Едва во властных структурах нашего общества молвили слово о 4-х зонах отдыха, которые надо в ближайшие годы построить с привлечением частного капитала, как тут же в Куршевеле арестовывают олигарха П.
И это — весьма радостное знамение для российского народа.
Во-первых.
Юстас и теперь живее всех живых. Просто перебрался во Францию. И Куршевель теперь под надежным колпаком. А чем еще можно объяснить то, как очень быстро взял под козырек главный Куршевельский жандарм?

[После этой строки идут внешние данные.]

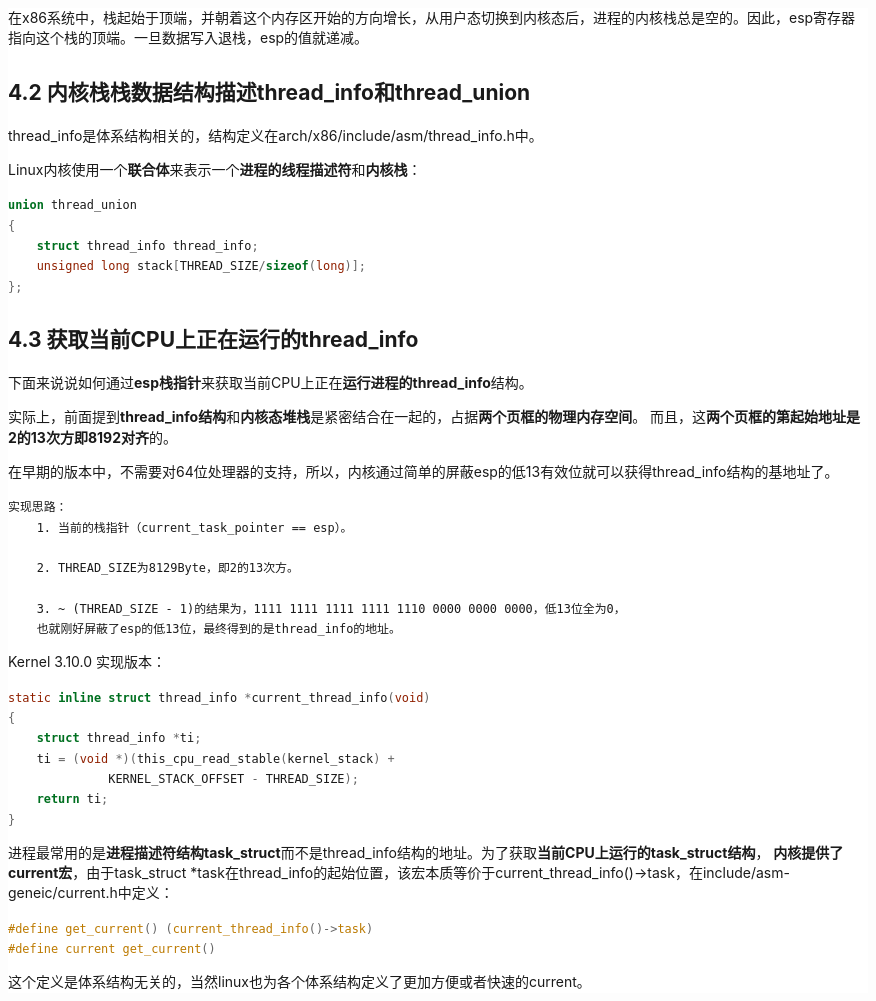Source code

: 在x86系统中，栈起始于顶端，并朝着这个内存区开始的方向增长，从用户态切换到内核态后，进程的内核栈总是空的。因此，esp寄存器指向这个栈的顶端。一旦数据写入退栈，esp的值就递减。

## 4.2 内核栈栈数据结构描述thread_info和thread_union

thread\_info是体系结构相关的，结构定义在arch/x86/include/asm/thread\_info.h中。

Linux内核使用一个**联合体**来表示一个**进程的线程描述符**和**内核栈**：
```c
union thread_union
{
	struct thread_info thread_info;
	unsigned long stack[THREAD_SIZE/sizeof(long)];
};
```

## 4.3 获取当前CPU上正在运行的thread_info

下面来说说如何通过**esp栈指针**来获取当前CPU上正在**运行进程的thread_info**结构。

实际上，前面提到**thread_info结构**和**内核态堆栈**是紧密结合在一起的，占据**两个页框的物理内存空间**。
而且，这**两个页框的第起始地址是2的13次方即8192对齐**的。


在早期的版本中，不需要对64位处理器的支持，所以，内核通过简单的屏蔽esp的低13有效位就可以获得thread_info结构的基地址了。

```
实现思路：
    1. 当前的栈指针（current_task_pointer == esp）。
    
    2. THREAD_SIZE为8129Byte，即2的13次方。
    
    3. ~ (THREAD_SIZE - 1)的结果为，1111 1111 1111 1111 1110 0000 0000 0000，低13位全为0，
    也就刚好屏蔽了esp的低13位，最终得到的是thread_info的地址。
```

Kernel 3.10.0 实现版本：

```c
static inline struct thread_info *current_thread_info(void)
{
    struct thread_info *ti;
    ti = (void *)(this_cpu_read_stable(kernel_stack) +
              KERNEL_STACK_OFFSET - THREAD_SIZE);
    return ti;
}
```
进程最常用的是**进程描述符结构task\_struct**而不是thread\_info结构的地址。为了获取**当前CPU上运行的task\_struct结构**，
**内核提供了current宏**，由于task\_struct *task在thread\_info的起始位置，该宏本质等价于current\_thread\_info()->task，在include/asm-geneic/current.h中定义：

```c
#define get_current() (current_thread_info()->task)
#define current get_current()
```

这个定义是体系结构无关的，当然linux也为各个体系结构定义了更加方便或者快速的current。
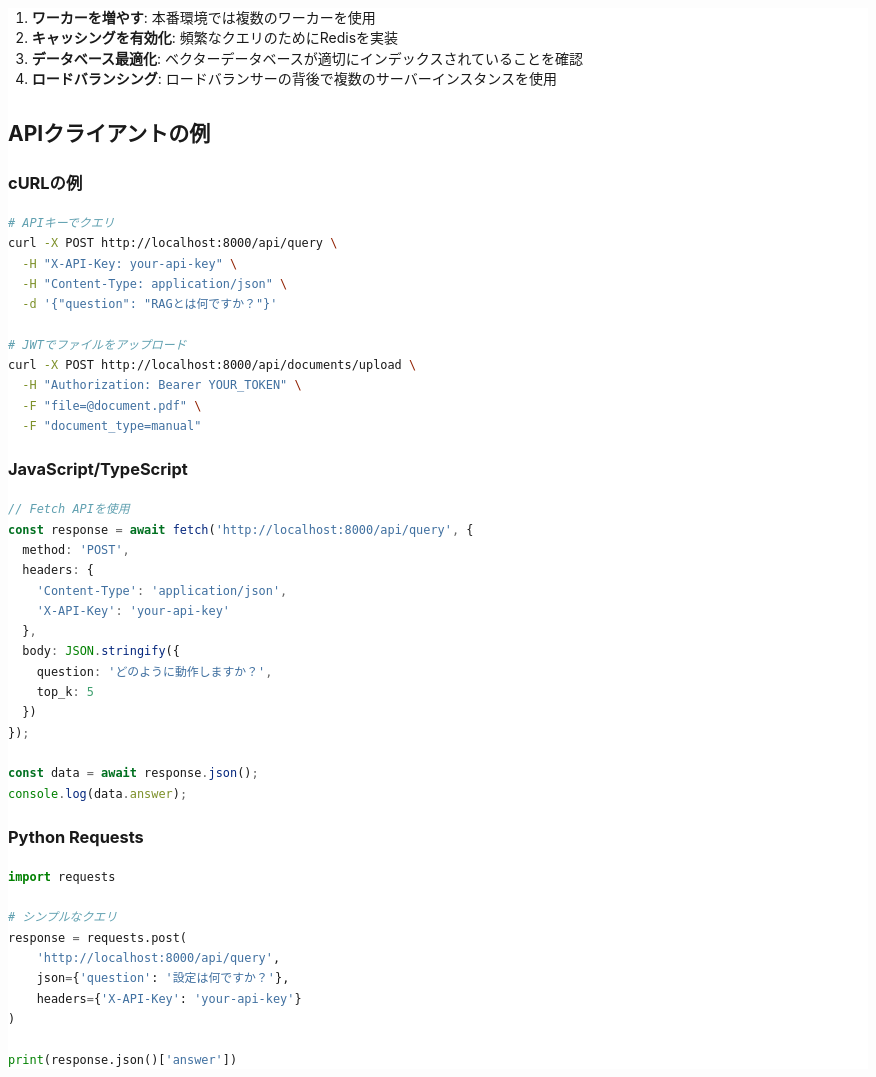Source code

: 1. **ワーカーを増やす**: 本番環境では複数のワーカーを使用
2. **キャッシングを有効化**: 頻繁なクエリのためにRedisを実装
3. **データベース最適化**: ベクターデータベースが適切にインデックスされていることを確認
4. **ロードバランシング**: ロードバランサーの背後で複数のサーバーインスタンスを使用

## APIクライアントの例

### cURLの例

```bash
# APIキーでクエリ
curl -X POST http://localhost:8000/api/query \
  -H "X-API-Key: your-api-key" \
  -H "Content-Type: application/json" \
  -d '{"question": "RAGとは何ですか？"}'

# JWTでファイルをアップロード
curl -X POST http://localhost:8000/api/documents/upload \
  -H "Authorization: Bearer YOUR_TOKEN" \
  -F "file=@document.pdf" \
  -F "document_type=manual"
```

### JavaScript/TypeScript

```typescript
// Fetch APIを使用
const response = await fetch('http://localhost:8000/api/query', {
  method: 'POST',
  headers: {
    'Content-Type': 'application/json',
    'X-API-Key': 'your-api-key'
  },
  body: JSON.stringify({
    question: 'どのように動作しますか？',
    top_k: 5
  })
});

const data = await response.json();
console.log(data.answer);
```

### Python Requests

```python
import requests

# シンプルなクエリ
response = requests.post(
    'http://localhost:8000/api/query',
    json={'question': '設定は何ですか？'},
    headers={'X-API-Key': 'your-api-key'}
)

print(response.json()['answer'])
```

Так же, как и вся наша Дума. Еще курочка на гнезде, а у нас олигарх уже почти на зоне.
А во-вторых:
Всем стало ясно, что сколько западный капитализм ни корми, он все равно на российских олигархов волком смотрит.
И тогда уже не кажется странным, что синхронно, как в танцах на льду, сначала появляется указ президента о строительстве 4-х туристических зон в нашей стране. А потом нашего олигарха сажают в кутузку в Куршевеле.
Т. е. олигарху П непрозрачно намекнули, что в нашей стране есть не только зоны отдыха и добычи никеля, но и зоны, где добывают урановую руду и шьют хэбэшные рукавицы и телогрейки.
И если олигарх П — не дурак, пусть пока не поздно начинает строить зону отдыха где-нибудь в горах Алтая.
А народ уже заждался таких зон. Он уже все доллары на рубли поменял.
И уже поговорку новую сочинил: «Куршевель — не птица, на фига нам заграница».
Ну, а пока все эти зоны отдыха существуют только на бумаге, россиянам остается дайвинг, рафтинг, шопинг и анимация, как крепкое слово, на своей даче. До тех пор, пока дача не попадет в зону чьих-либо интересов.